A couple new coffee shops opened in town since last Fanime; neither were packed whenever I went, probably because most people tend to go to Peet's or Starbucks for their caffeine fix? Voltaire Coffee House served me an iced "Spanish Latte" (a latte with condensed milk) and later some cold-brewed ice coffee. Social Policy was across the street from the ever-packed Thirstea and Starbucks, and had absolutely zero line when I went, not even any congoers lounging around inside, and their iced tea kept me cool. In essence, it was my "secret spot"...time will tell if Fanime's attendees will catch wind of it in subsequent years.

Other Loose Odds and Ends

I kept hearing from friends about some sort of drama or negative atmosphere, but most of it flew over my head and I still enjoyed myself as best as I could. No one gave me any particular outstanding issues.

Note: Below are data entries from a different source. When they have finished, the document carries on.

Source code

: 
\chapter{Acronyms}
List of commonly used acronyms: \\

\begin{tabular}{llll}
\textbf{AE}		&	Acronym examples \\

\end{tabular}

The weather was hot all weekend, around 30 C if I recall correctly, and even in a costume that mostly let me breathe I still stuck to the air-conditioned con center interior.

Closing Thoughts

Despite some dramatic changes that Fanime underwent this year, I still had a largely smooth experience at the convention center; of course this doesn't mean everyone else had a good time nor am I in any position to complain about people who didn't. Pro registration really needs to be moved back earlier and give those in pro reg more room priority; I'm still feeling that sour taste in my mouth after having been treated as second-class attendees with regards to the hotel issue, and especially after the whole email problem. Sure, I was able to still get a room for all three nights of the convention, but what if I hadn't been so lucky? I can make do with the new "badge on the second floor at all times" policy since it cuts down on having to flash one's badge for entry into areas of interest, and it helps keep the convention a little bit safer.

Beyond that, I did most everything I intended to do, and I got to see friends I don't get to see often, including a few that I only get to see at Fanime.

Am I gonna come back next year? Normally I'd say yes, but I'm planning on going to Anime Central next year which is too close to Fanime for comfort; I want to explore more conventions outside of California, with MAGFest in Baltimore next year being a high priority for me. If I decide to go to Fanime again next year I might just only go for a day or two, on Saturday or Sunday.

Some say the magic of the convention has come and gone. I ask myself: Has it, really? Even if I've been going to conventions for 10 years, there are still reasons to go, reasons to look back and tell myself, "Yeah, I had fun this time, and good things happened that wouldn't have happened if I stayed home." One person's trash con is another person's "best con ever", and vice versa. Fanime may not be the best convention of its scale, something I worry about as of late, but I try to remember two things: Worrying it won't be fun raises the chances it won't be fun.